Utilization of low-calcium fly ash via direct aqueous carbonation with a low-energy input: Determination of carbonation reaction and evaluation of the potential for CO2 sequestration and utilization

Abstract

Environmental impacts from coal-fired power generation that produces large amounts of CO2 and fly ash are of great interest. To reduce negative environmental impacts, fly ash utilization was investigated via a direct aqueous carbonation with a low-energy input in which the alkali calcium content in the fly ash reacted with CO2 to form carbonate. Raw fly ash was characterized to understand the potential for direct aqueous carbonation of fly ash. The performance of the fly ash as a calcium source for direct aqueous carbonation at atmospheric pressure was investigated for different solid–liquid ratios and introduced CO2 concentrations. Variations in fly ash elemental composition, reaction solution pH, CO2 concentration in the reactor outlet, CO2 uptake efficiency, CaCO3 content and degree of carbonation were used to illustrate this process reaction.
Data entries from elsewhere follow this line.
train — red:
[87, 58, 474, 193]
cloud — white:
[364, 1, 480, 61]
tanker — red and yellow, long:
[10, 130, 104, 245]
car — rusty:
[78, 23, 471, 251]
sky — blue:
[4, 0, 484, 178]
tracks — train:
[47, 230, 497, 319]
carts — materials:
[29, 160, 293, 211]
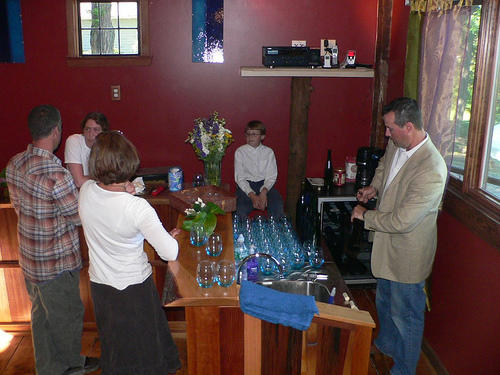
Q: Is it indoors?
A: Yes, it is indoors.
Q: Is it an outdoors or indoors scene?
A: It is indoors.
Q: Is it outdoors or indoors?
A: It is indoors.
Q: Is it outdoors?
A: No, it is indoors.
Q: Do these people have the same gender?
A: No, they are both male and female.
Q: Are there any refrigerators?
A: Yes, there is a refrigerator.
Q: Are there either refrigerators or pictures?
A: Yes, there is a refrigerator.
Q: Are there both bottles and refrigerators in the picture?
A: Yes, there are both a refrigerator and a bottle.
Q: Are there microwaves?
A: No, there are no microwaves.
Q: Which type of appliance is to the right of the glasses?
A: The appliance is a refrigerator.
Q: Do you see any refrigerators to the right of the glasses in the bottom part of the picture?
A: Yes, there is a refrigerator to the right of the glasses.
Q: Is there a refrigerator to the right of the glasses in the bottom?
A: Yes, there is a refrigerator to the right of the glasses.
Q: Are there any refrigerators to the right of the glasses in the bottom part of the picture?
A: Yes, there is a refrigerator to the right of the glasses.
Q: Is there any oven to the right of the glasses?
A: No, there is a refrigerator to the right of the glasses.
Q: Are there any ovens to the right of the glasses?
A: No, there is a refrigerator to the right of the glasses.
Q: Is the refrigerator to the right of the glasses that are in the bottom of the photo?
A: Yes, the refrigerator is to the right of the glasses.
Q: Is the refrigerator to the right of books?
A: No, the refrigerator is to the right of the glasses.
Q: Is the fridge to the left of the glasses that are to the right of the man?
A: No, the fridge is to the right of the glasses.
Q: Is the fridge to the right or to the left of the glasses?
A: The fridge is to the right of the glasses.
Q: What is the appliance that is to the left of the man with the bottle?
A: The appliance is a refrigerator.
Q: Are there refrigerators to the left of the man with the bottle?
A: Yes, there is a refrigerator to the left of the man.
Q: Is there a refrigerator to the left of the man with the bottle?
A: Yes, there is a refrigerator to the left of the man.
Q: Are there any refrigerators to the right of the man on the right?
A: No, the refrigerator is to the left of the man.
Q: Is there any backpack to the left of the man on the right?
A: No, there is a refrigerator to the left of the man.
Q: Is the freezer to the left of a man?
A: Yes, the freezer is to the left of a man.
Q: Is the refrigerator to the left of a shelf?
A: No, the refrigerator is to the left of a man.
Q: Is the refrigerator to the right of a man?
A: No, the refrigerator is to the left of a man.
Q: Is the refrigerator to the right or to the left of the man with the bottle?
A: The refrigerator is to the left of the man.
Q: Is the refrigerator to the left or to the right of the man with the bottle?
A: The refrigerator is to the left of the man.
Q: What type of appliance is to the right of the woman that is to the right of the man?
A: The appliance is a refrigerator.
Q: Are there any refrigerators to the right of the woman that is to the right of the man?
A: Yes, there is a refrigerator to the right of the woman.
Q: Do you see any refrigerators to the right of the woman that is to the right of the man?
A: Yes, there is a refrigerator to the right of the woman.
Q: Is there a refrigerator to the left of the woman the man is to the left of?
A: No, the refrigerator is to the right of the woman.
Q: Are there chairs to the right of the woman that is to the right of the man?
A: No, there is a refrigerator to the right of the woman.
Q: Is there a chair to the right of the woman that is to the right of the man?
A: No, there is a refrigerator to the right of the woman.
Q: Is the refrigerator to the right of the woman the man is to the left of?
A: Yes, the refrigerator is to the right of the woman.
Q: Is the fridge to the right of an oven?
A: No, the fridge is to the right of the woman.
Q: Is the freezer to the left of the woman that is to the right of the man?
A: No, the freezer is to the right of the woman.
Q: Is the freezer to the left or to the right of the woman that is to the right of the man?
A: The freezer is to the right of the woman.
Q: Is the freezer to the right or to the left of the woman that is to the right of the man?
A: The freezer is to the right of the woman.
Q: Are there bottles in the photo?
A: Yes, there is a bottle.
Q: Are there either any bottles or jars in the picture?
A: Yes, there is a bottle.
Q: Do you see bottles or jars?
A: Yes, there is a bottle.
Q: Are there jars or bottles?
A: Yes, there is a bottle.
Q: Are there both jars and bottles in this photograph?
A: No, there is a bottle but no jars.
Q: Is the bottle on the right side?
A: Yes, the bottle is on the right of the image.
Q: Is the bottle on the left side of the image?
A: No, the bottle is on the right of the image.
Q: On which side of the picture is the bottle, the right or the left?
A: The bottle is on the right of the image.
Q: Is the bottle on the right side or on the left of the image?
A: The bottle is on the right of the image.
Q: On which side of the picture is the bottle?
A: The bottle is on the right of the image.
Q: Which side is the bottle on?
A: The bottle is on the right of the image.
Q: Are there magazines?
A: No, there are no magazines.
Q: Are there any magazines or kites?
A: No, there are no magazines or kites.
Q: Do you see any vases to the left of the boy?
A: Yes, there is a vase to the left of the boy.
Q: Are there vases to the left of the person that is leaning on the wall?
A: Yes, there is a vase to the left of the boy.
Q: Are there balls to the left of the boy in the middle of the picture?
A: No, there is a vase to the left of the boy.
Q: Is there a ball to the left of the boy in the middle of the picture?
A: No, there is a vase to the left of the boy.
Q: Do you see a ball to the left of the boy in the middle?
A: No, there is a vase to the left of the boy.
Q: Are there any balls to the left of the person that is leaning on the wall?
A: No, there is a vase to the left of the boy.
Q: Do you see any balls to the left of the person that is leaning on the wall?
A: No, there is a vase to the left of the boy.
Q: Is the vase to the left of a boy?
A: Yes, the vase is to the left of a boy.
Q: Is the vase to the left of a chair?
A: No, the vase is to the left of a boy.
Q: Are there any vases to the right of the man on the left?
A: Yes, there is a vase to the right of the man.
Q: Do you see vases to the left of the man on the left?
A: No, the vase is to the right of the man.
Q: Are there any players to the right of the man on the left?
A: No, there is a vase to the right of the man.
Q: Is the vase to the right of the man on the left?
A: Yes, the vase is to the right of the man.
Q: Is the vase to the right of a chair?
A: No, the vase is to the right of the man.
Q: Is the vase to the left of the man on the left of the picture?
A: No, the vase is to the right of the man.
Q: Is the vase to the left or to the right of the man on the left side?
A: The vase is to the right of the man.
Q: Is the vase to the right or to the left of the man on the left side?
A: The vase is to the right of the man.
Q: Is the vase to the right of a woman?
A: Yes, the vase is to the right of a woman.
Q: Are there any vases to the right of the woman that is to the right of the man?
A: Yes, there is a vase to the right of the woman.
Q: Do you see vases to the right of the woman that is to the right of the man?
A: Yes, there is a vase to the right of the woman.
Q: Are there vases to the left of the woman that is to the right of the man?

The maximum CO2 uptake efficiency was ~0.016 g-CO2/g-fly ash. This value was compared with previous studies, and the CO2 uptake efficiency was comparable despite the use of a low-energy input method, i.e., direct aqueous carbonation with atmospheric pressure and unconcentrated CO2. The calculated maximum degree of carbonation was 31.0%, which corresponds to 0.0063 g-CO2/g-fly ash. Carbonated product characterization confirmed the carbonation reaction mechanism and safety for further utilization. A comparison of CO2 uptake efficiency in this work with previous work, and considering the energy input and reactive species content, is provided. An assessment of the CO2 reduction potential is provided.